Join me in the bright sunshine at When Words Go Free...

There are still stories to be told.
Read them at The Stranger Looks Back.

Epilogue

The bartender hesitated a few moments, the key still in his tightly-clenched fist. He looked around the place that had been his home for the past year, and wondered if it had all been a dream. He decided, like Alice, that it had been real enough to him, and that was all that mattered.

He then looked in the small mirror he held in his other hand, and he knew the face that looked back at him. He wondered where the stranger that had been there a year ago had gone to. It took him a minute to realize that the face was the same; he simply hadn't recognized it then.

The bartender kicked the jukebox one more time, looked at the key in his now open palm, and smiled as he handed it to the barmaid. As he walked through the door into the bright sunshine, he took off the mask and turned off the light that he no longer needed.
      

Brown-Eyed Girl

I was nervous, as one might be before a first date. That it was my first first date in almost 20 years probably added to the nervousness. When she finally appeared and we shared the perfunctory hug, I was still nervous. As we walked to the car, I was still nervous. As I gave her the three different coloured roses and explained the meaning of each, I was a bit less nervous.

On our second date, she told me that she always knew on the first date whether it was "yes" or "no", but with me, she hadn't. I asked her how it had worked out with those who had been a "yes". We were on a date, so the question was somewhat rhetorical. By the end of our second date, she still didn't know about me. I took that as a good thing, because I wanted to.

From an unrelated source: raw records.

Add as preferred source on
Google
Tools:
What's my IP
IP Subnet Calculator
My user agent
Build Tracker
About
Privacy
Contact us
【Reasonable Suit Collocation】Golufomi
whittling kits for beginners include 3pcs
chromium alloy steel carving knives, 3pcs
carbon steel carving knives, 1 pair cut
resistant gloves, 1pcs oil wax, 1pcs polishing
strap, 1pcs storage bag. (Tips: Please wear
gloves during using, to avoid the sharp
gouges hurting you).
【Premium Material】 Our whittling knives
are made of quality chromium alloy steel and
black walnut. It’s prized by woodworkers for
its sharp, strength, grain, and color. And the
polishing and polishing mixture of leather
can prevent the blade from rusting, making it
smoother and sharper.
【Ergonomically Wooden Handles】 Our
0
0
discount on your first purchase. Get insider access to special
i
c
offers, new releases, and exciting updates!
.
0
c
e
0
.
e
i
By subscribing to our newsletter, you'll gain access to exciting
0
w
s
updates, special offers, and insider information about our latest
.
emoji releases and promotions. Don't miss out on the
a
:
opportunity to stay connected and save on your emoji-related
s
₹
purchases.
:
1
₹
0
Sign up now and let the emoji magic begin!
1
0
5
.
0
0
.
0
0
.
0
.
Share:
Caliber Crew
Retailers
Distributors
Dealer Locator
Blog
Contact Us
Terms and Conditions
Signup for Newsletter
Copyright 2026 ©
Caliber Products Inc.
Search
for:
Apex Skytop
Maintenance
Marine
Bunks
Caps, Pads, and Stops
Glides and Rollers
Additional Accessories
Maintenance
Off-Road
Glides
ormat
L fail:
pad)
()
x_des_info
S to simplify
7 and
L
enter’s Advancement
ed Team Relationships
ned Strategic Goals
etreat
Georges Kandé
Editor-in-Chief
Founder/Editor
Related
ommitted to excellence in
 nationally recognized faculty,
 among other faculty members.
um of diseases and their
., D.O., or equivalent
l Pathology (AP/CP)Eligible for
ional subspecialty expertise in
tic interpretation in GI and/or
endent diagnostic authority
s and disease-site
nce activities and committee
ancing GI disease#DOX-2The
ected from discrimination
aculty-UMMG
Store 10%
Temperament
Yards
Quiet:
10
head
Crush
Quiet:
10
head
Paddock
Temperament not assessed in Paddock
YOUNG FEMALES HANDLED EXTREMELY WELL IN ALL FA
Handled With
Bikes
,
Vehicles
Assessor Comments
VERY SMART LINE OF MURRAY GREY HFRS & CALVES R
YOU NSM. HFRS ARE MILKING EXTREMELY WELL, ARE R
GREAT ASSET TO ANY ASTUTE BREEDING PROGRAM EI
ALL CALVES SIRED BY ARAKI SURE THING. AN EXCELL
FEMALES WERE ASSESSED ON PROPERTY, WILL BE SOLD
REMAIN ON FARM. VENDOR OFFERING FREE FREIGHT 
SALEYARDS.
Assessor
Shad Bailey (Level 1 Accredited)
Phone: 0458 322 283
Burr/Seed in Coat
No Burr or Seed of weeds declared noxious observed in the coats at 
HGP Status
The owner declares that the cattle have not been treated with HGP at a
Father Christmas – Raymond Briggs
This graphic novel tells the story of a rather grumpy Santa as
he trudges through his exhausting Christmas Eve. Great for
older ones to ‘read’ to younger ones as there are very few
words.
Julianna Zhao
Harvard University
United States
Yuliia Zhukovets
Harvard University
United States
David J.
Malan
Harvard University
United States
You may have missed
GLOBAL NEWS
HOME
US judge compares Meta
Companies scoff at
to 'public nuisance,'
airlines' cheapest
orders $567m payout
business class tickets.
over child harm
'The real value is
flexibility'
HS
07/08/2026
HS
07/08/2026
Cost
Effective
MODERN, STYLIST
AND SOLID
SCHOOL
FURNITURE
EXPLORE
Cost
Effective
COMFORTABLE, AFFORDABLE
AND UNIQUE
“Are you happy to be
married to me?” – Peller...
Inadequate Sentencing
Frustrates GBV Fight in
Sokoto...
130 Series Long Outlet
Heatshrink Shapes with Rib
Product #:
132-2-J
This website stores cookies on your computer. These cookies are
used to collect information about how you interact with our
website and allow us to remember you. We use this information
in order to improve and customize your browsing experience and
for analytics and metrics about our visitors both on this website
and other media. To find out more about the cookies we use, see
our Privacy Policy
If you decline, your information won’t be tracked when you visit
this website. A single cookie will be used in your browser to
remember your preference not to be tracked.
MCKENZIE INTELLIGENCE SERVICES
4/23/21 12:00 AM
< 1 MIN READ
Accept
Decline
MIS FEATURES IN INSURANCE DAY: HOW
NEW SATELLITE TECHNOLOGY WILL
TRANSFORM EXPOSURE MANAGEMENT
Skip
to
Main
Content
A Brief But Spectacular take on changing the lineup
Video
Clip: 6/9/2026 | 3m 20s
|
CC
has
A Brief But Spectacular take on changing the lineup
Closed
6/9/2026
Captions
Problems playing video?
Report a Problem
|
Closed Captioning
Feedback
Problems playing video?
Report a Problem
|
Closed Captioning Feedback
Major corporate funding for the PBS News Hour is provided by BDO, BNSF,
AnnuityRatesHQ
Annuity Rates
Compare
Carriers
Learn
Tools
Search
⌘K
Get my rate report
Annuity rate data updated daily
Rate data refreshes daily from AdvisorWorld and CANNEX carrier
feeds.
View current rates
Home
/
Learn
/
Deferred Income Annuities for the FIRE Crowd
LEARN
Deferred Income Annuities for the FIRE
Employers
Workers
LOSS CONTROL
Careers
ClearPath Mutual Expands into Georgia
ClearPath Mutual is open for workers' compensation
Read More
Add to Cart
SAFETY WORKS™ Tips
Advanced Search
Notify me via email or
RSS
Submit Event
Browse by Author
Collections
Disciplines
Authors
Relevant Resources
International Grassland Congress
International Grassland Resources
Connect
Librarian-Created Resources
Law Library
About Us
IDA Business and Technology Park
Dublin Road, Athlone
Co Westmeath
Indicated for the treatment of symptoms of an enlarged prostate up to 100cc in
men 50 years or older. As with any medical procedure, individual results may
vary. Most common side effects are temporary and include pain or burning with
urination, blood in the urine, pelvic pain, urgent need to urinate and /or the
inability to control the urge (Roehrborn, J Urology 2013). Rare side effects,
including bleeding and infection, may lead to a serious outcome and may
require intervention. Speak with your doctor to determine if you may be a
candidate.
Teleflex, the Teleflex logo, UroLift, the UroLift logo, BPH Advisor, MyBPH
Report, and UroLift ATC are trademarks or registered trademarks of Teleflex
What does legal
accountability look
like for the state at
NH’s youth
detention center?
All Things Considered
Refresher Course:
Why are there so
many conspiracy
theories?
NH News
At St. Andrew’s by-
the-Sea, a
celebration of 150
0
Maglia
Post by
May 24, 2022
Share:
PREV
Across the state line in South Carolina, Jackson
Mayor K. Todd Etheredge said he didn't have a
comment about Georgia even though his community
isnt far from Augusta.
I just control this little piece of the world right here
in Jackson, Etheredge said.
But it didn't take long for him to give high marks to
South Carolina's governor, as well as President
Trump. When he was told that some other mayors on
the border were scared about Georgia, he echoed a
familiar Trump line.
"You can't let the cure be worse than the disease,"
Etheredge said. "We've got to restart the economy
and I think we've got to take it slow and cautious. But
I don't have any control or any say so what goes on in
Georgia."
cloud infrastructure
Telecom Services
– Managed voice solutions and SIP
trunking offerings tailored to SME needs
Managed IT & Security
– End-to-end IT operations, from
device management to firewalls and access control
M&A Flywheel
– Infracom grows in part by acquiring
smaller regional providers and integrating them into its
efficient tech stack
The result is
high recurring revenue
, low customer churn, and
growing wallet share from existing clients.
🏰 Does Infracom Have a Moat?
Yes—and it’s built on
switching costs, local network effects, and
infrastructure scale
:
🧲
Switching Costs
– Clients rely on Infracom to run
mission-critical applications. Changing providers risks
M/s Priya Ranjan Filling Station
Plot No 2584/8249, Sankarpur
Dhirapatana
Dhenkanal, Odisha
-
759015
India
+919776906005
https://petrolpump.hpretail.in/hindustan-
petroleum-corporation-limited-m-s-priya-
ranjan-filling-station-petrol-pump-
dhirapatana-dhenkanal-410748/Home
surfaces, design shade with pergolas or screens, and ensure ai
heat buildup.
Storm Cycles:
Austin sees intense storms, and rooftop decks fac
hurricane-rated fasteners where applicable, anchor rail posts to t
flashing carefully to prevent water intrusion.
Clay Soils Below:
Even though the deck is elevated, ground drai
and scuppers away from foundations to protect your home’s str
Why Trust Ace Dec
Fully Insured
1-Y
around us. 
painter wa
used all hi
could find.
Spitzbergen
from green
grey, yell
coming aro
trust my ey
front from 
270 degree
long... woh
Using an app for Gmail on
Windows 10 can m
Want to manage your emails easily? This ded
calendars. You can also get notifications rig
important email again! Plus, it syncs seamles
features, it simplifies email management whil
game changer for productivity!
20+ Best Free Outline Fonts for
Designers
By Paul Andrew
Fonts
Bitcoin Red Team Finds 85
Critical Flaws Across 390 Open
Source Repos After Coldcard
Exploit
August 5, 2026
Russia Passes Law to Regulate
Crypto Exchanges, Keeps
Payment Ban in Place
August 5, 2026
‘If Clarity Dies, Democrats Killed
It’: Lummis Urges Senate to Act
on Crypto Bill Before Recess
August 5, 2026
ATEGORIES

Our third date did not go exactly as planned. We were "asked" to sit with the rabble, the squirrels went hungry, I had to call for a boost, and she defied a personal tradition. It must have answered the question for her, because we never had a fourth date; spending the weekend together with our kids was not considered a date. I was nervous about that, too. Very nervous, for various reasons. I needn't have been, for any of them. All in all, it was the best fourth date ever.

* * * * *

I spent almost a year wandering around a strange town, more than a little inspired by a modern fairy tale there, fully expecting to find my treasure among the pyramids. Once or twice, I thought I might could have, and even threw caution to the wind, but no. What I did find was the path to somewhere I had not been for a very long time - my self. Only after I discovered the treasure that had been sleeping there could I follow the signs to the one waiting under the blue sycamore tree. 

* * * * *

First I had to be alone so that I could learn how to not be lonely. Then I had to be lonely so that I could want to not be alone. Now I don't have to be either.